Напомню, что палата находилась на четвертом этаже, и я думаю, что любой нормальный человек, если бы не погиб от падения с такой высоты, то уж точно бы остался калекой на всю жизнь. Но наш «разведчик» ограничился только лишь переломом плеча, и даже без сотрясения мозга. Хотя зная его состояние и диагноз, кто его знает, как глубоко и сильно был потрясен его мозг еще до приезда к нам.

Откровенно говоря, я не знаю судьбу этого несчастного, но не исключаю, что зная его «везучесть и живучесть», возможно, он и сейчас жив и здоров, и может быть до сих пор «служит» в советской разведке…

КРАСАВИЦА И ЧУДОВИЩЕ

Этот случай произошел на одном из моих ординарных дежурств в приемном покое челюстно-лицевой хирургии.

Я дежурил «сутки» и как обычно «зашивался» на приеме.
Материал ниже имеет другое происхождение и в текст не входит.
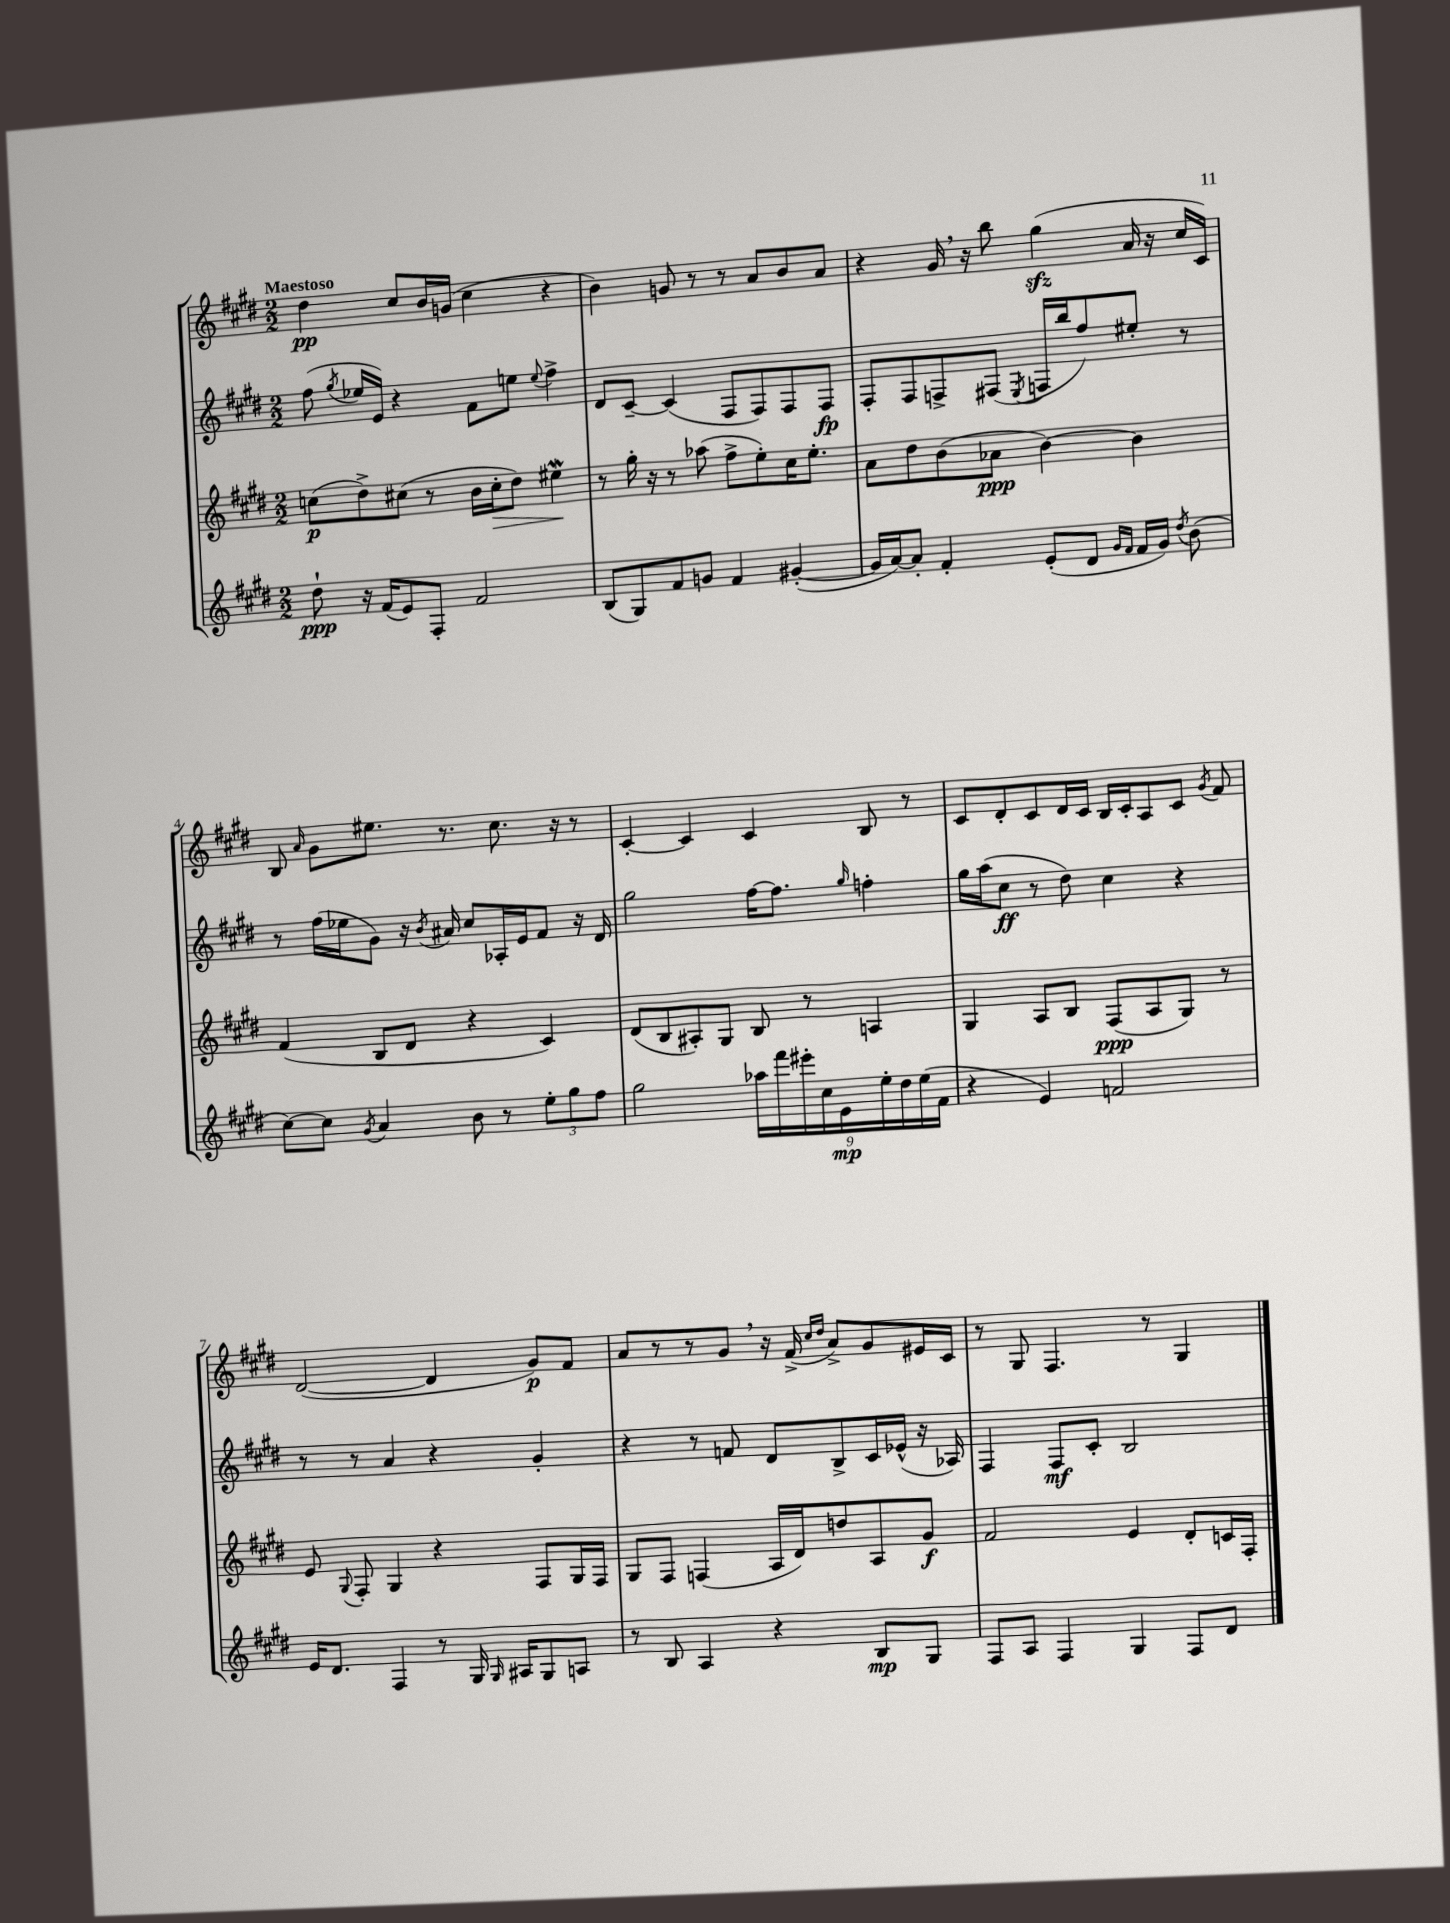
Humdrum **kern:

**kern	**kern	**kern	**kern
*staff4	*staff3	*staff2	*staff1
*clefG2	*clefG2	*clefG2	*clefG2
*k[f#c#g#d#]	*k[f#c#g#d#]	*k[f#c#g#d#]	*k[f#c#g#d#]
*M2/2	*M2/2	*M2/2	*M2/2
8dd#`	(8cc	(8ff#	4dd#
.	.	8qgg#	.
16r	8dd#^)	16ee-	.
(16f#	.	16e)	.
8e)	(8cc#	4r	8cc#
8F#'	8r	.	16b
.	.	.	(16g
2f#	16b	8f#	4cc#
.	16cc#'	.	.
.	8dd#)	8ee	.
.	.	8qqee	.
.	4ee#	4ff#^	4r
=	=	=	=
(8B	8r	8d#	4b)
8G#)	16gg#'	[8c#~	.
.	16r	.	.
8f#	8r	(4c#]	8g
8g	(8aa-	.	8r
4f#	8ff#^	8F#	8r
.	8ee')	8F#)	8a
([4g#'	16cc#	8F#	8b
.	8.ee'	.	.
.	.	8F#	8a
=	=	=	=
16g#]	8a	8F#'	4r
[16a)	.	.	.
8a']	8dd#	8F#	.
4f#'	(8b	8F^	16g#
.	.	.	16r
.	8a-	(8F#	8bb
.	.	8qE	.
(8e'	[4b)	16F	(4gg#
.	.	16bb	.
8d#	.	8ff#)	.
16qqg#	.	.	.
16qqf#	.	.	.
16f#	4b]	8ee#'	16a
16g#)	.	.	16r
8qdd#	.	.	.
(8b	.	8r	16cc#
.	.	.	16c#)
=	=	=	=
[8cc#)	(4f#	8r	8B
.	.	.	16qqa
8cc#]	.	(16ff#	8g#
.	.	16ee-	.
8qg#	.	.	.
4a	8B	8g#)	8.ee#
.	8d#	16r	.
.	.	8qb	.
.	.	16a#	8.r
8b	4r	8cc#	.
8r	.	16A-'	8.cc#
.	.	16e	.
12ee'	4c#)	8f#	.
.	.	.	16r
12gg#	.	.	.
.	.	16r	8r
12ff#	.	.	.
.	.	16d#	.
=	=	=	=
2gg#	(8d#	2gg#	[4c#'
.	8B	.	.
.	8A#')	.	4c#]
.	8G#	.	.
18aa-	8B	[16ff#	4c#
18fff#	.	.	.
.	.	8.ff#]	.
18eee#'	.	.	.
.	8r	.	.
18cc#	.	.	.
18e	.	.	.
.	.	16qqgg#	.
.	4A	4ff'	8B
18ee'	.	.	.
18dd#	.	.	.
.	.	.	8r
(18ee	.	.	.
18f#	.	.	.
=	=	=	=
4r	4G#	16gg#	8c#
.	.	(16aa	.
.	.	8cc#	8d#'
4e)	8A	8r	8c#
.	8B	8dd#)	16d#
.	.	.	16c#
2f	(8F#	4cc#	16B
.	.	.	16c#'
.	8A	.	8A
.	8G#)	4r	8c#
.	.	.	8qg#
.	8r	.	8f#
=	=	=	=
16e	8e	8r	([2d#
8.d#	.	.	.
.	8qqG#	.	.
.	8F#'	8r	.
4F#	4G#	4a	.
8r	4r	4r	4d#]
16G#	.	.	.
16qqG#	.	.	.
16A#	.	.	.
8G#	8F#	4g#'	8g#)
8A	16G#	.	8f#
.	16F#	.	.
=	=	=	=
8r	8G#	4r	8a
8B	8F#	.	8r
4A	(4F	8r	8r
.	.	8f	8g#
4r	16A	8d#	16r
.	16d#)	.	(16f#^
.	.	.	16qqcc#
.	.	.	16qqdd#
.	8dd	8B^	8a^)
8B	8A	16c#	8g#
.	.	(16e-^^	.
8G#	8g#	16r	16e#
.	.	16A-)	16c#
=	=	=	=
8F#	2f#	4F#	8r
8A	.	.	8G#
4F#	.	8F#	4.F#
.	.	8c#'	.
4G#	4e	2B	.
.	.	.	8r
8F#	8d#'	.	4G#
8d#	16c	.	.
.	16F#'	.	.
==	==	==	==
*-	*-	*-	*-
Наступили летние каникулы, и как это обычно бывает, сразу повалили дети со всевозможными травмами. Больных было много, и мы «запустили конвейер» – я зашивал раны, а сестра после соответствующей пробы ставила им инъекцию детского противостолбнячного анатоксина.

В очередной раз, пробегая из операционной в кабинет, я вдруг увидел заходящую в приемный покой необыкновенно красивую девушку: высокая и стройная, с аккуратной прической и огромными глазами, она тут же приковала к себе внимание всех мужчин, но обратилась ко мне, как к дежурному врачу:

– Простите, доктор, а где проходят практику студенты 5 курса?

Я, сто раз пожалев, что не сам провожу эту практику, указал ей в сторону учебных комнат. Она, мило поблагодарив, ушла, оставив после себя слабый запах чудесного парфюма, совершенно неуместного в нашей дикой смеси запахов крови, лекарств и хлорки. Возможно, в суматохе больничных забот я бы и забыл о ней, но спустя некоторое время ко мне подошел ассистент кафедры с небольшой группой студенток и попросил меня занять их в течение часа чем-нибудь полезным, так как его срочно вызывали в деканат. Я уже хотел возмутиться и отказаться, но тут увидел среди них «свою» недавнюю красавицу и немедленно согласился.

Тут, как назло, машины скорой помощи одна за другой привезли сразу несколько детей с различными травмами. Во время работы в приемном покое к нам часто привозили детей, и как это обычно бывает, дети ведут себя совершенно по-разному. Конечно же, чаще всего они напуганы болезнью или травмой, непривычно-страшной больничной обстановкой, непонятными и блестящими инструментами и т. д. Но бывают уникумы, с которыми невозможно бывает сладить никому. Как раз в тот день привезли вредного мальчишку лет 5—6, который вел себя безобразно, устраивал истерику, бил врача скорой помощи, плевался и непрерывно кричал. Как мы не уговаривали его и не старались, он никак не давал нам оказать ему первую помощь, постоянно убегал на улицу, а когда мама возвращала его обратно, он устраивал такое побоище и крики, что вконец замотал меня и всех окружающих.

В конце концов, мне это надоело и, дав указание медсестре оформлять больных, я схватил это чудовище в охапку, тихонько двинул ему, чтобы он не орал и, взглянув на притихших студенток-практиканток, сказал красавице:

– А Вы, доктор, пройдемте со мной, поможете мне с малышом…

Девушка без возражений пошла за мной, и мы заперли на ключ операционную, чтобы этот вредный мальчишка не удрал от нас.

Мы познакомились, девушку звали Алёна. Под моим руководством, она приготовила инструменты, а я пытался привязать брыкающегося и вопящего мальчика к операционному столу. Любой операционный стол оборудован специальными ремнями для фиксации рук и ног, это обычные требования безопасности, однако этот мальчишка оказался таким изворотливым и сильным, что я никак не мог к нему подступиться. Он постоянно выскакивал из ремней, скинул на пол стерильную простыню, которой я его укрыл, дважды пытался укусить нас и все это время кричал так сильно, что просто звенело в ушах. От непрерывной борьбы, крика и потуг сопротивления он стал багрово-красный, волосы были мокрые и слипшиеся, он плевался и ругался, как последний сапожник, и все же я решил довести дело до конца. Я попросил Алёну крепко зафиксировать ему голову, но как только приготовился ввести ему новокаин, он, увидев шприц с иглой, вдруг выгнулся дугой, с грохотом опрокинул все инструменты на пол, выкатил глаза и издал такой нечеловеческий звук, практически на уровне умирающей касатки, что даже мне стало не по себе.